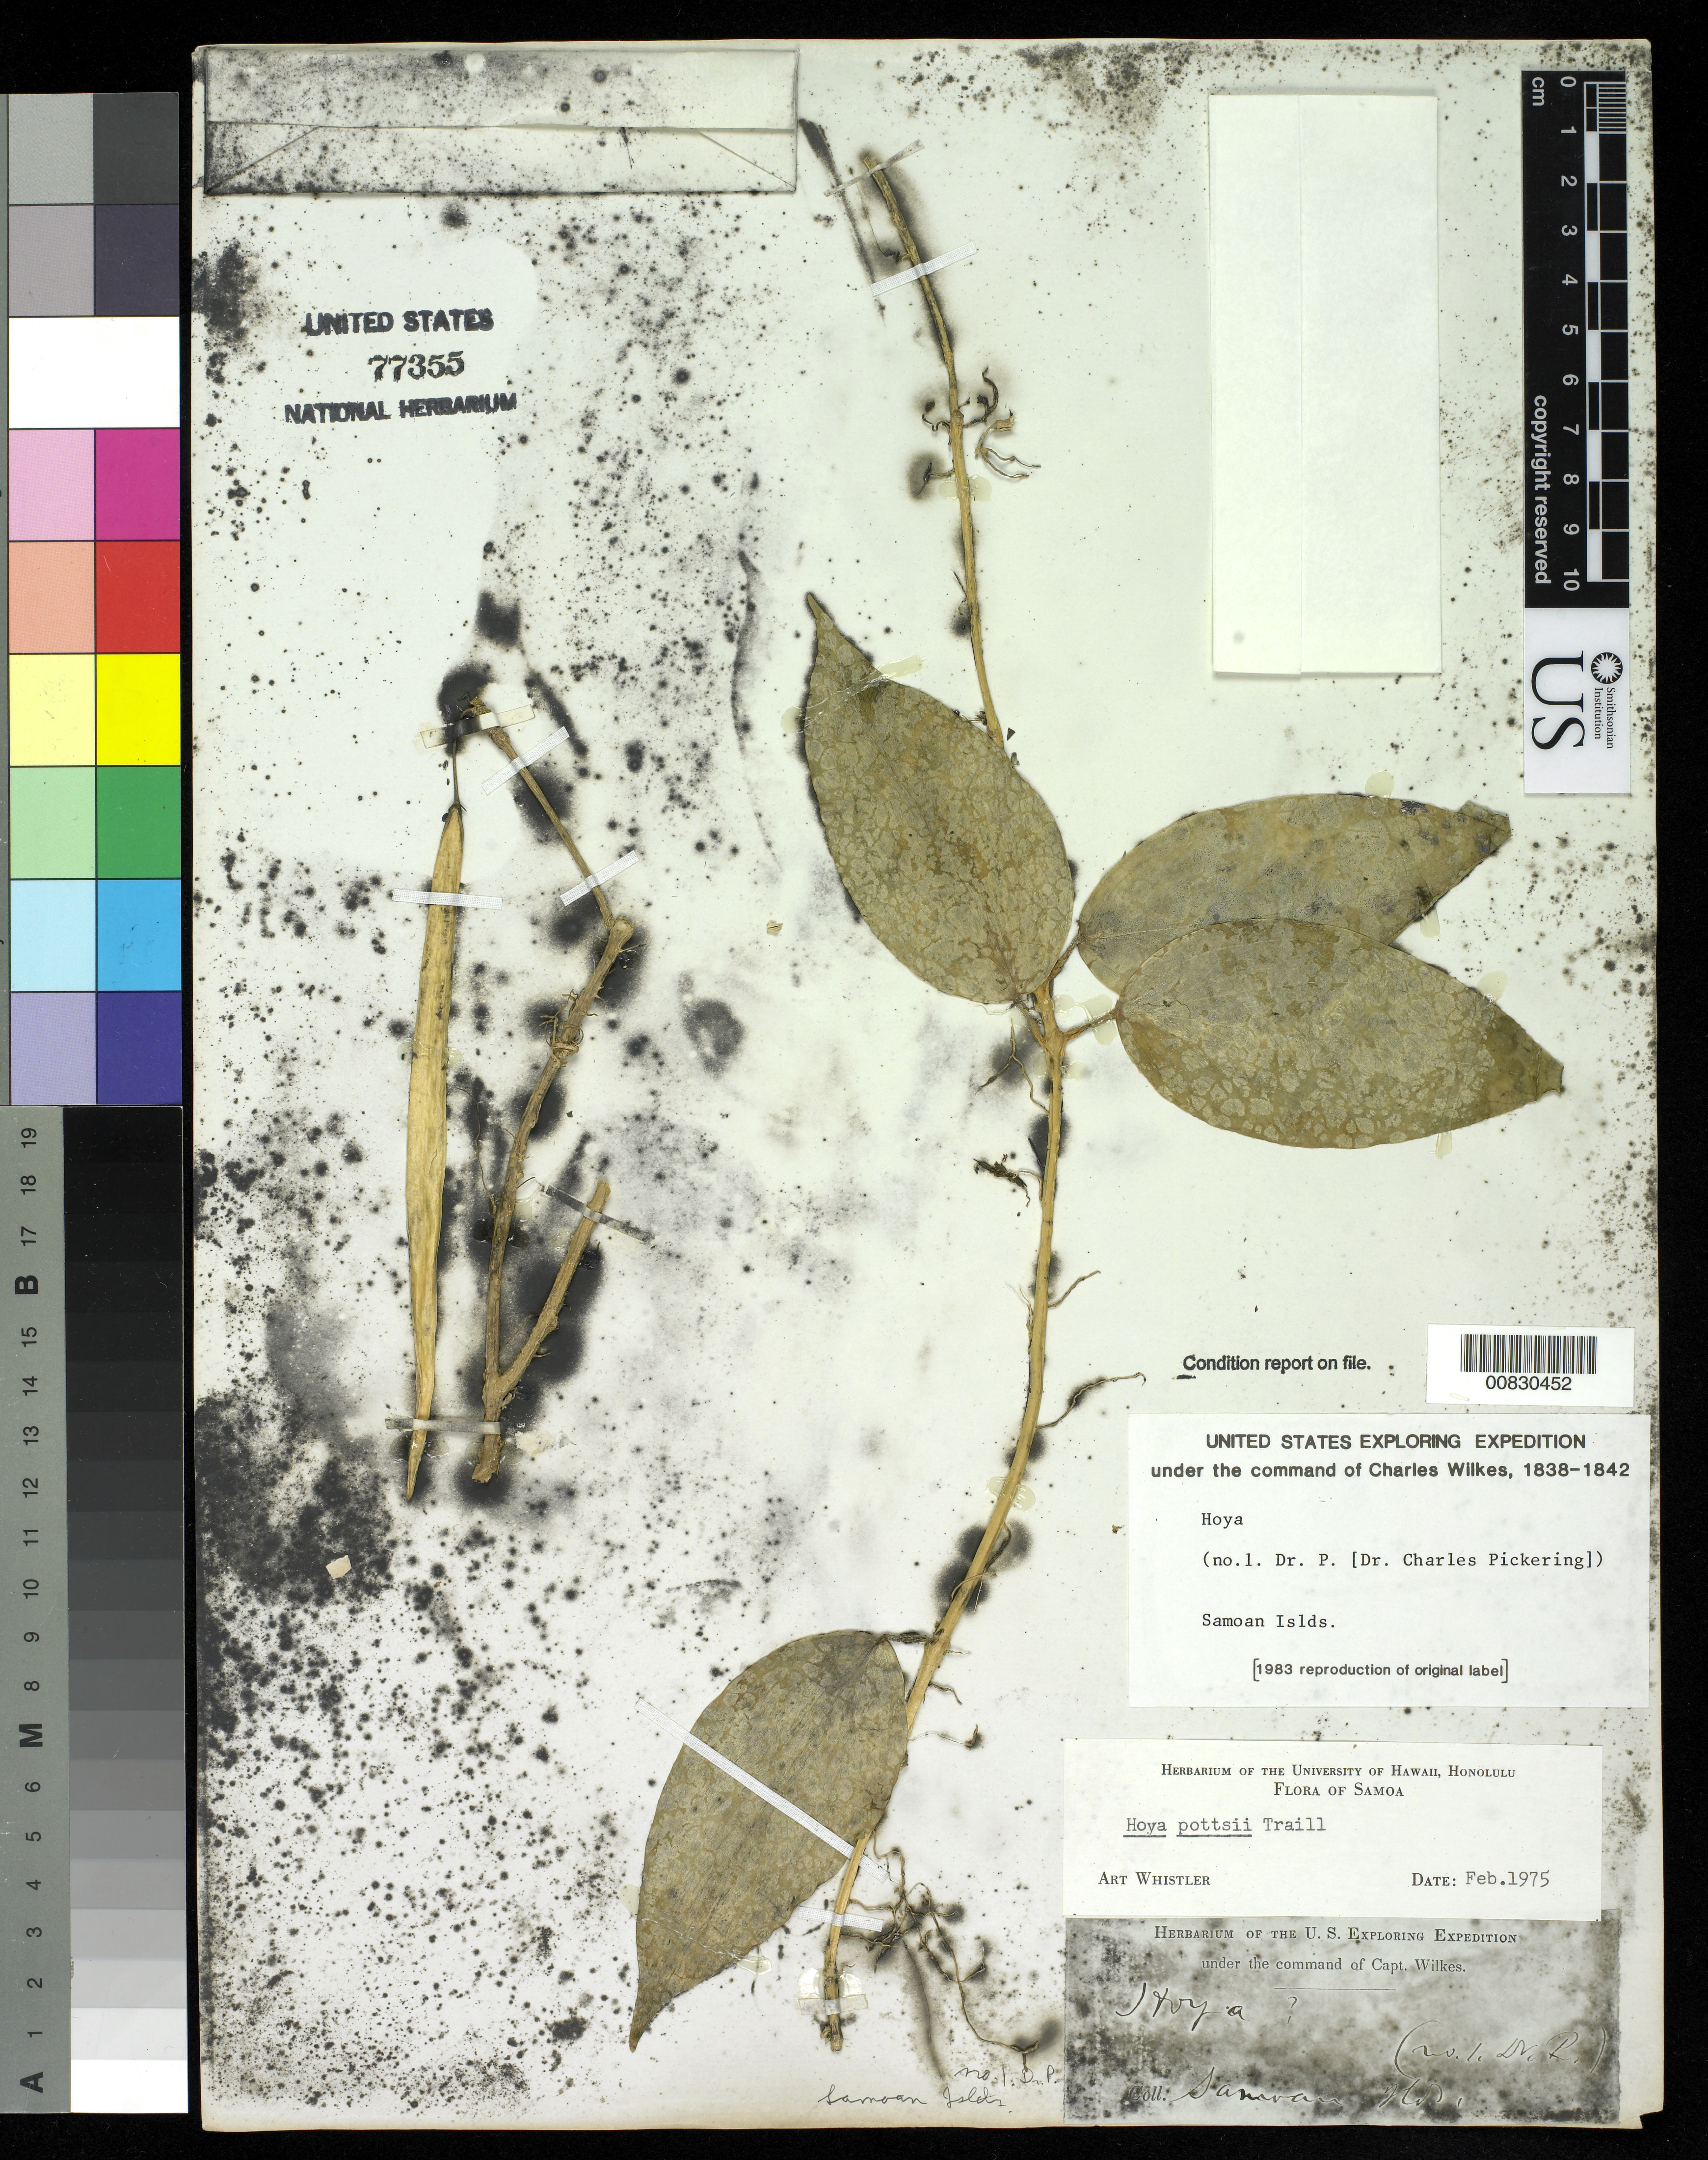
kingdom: Plantae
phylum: Tracheophyta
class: Magnoliopsida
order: Gentianales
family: Apocynaceae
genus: Hoya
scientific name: Hoya pottsii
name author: Traill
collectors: Wilkes Explor. Exped.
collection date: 1838/1842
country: American Samoa / Samoa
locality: Samoan Islds.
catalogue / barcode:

————————

Return all of the data above, every line reproduced without change, but leave the picture out of your answer.

**Finished answer**
kingdom: Plantae
phylum: Tracheophyta
class: Magnoliopsida
order: Gentianales
family: Apocynaceae
genus: Hoya
scientific name: Hoya pottsii
name author: Traill
collectors: Wilkes Explor. Exped.
collection date: 1838/1842
country: American Samoa / Samoa
locality: Samoan Islds.
catalogue / barcode:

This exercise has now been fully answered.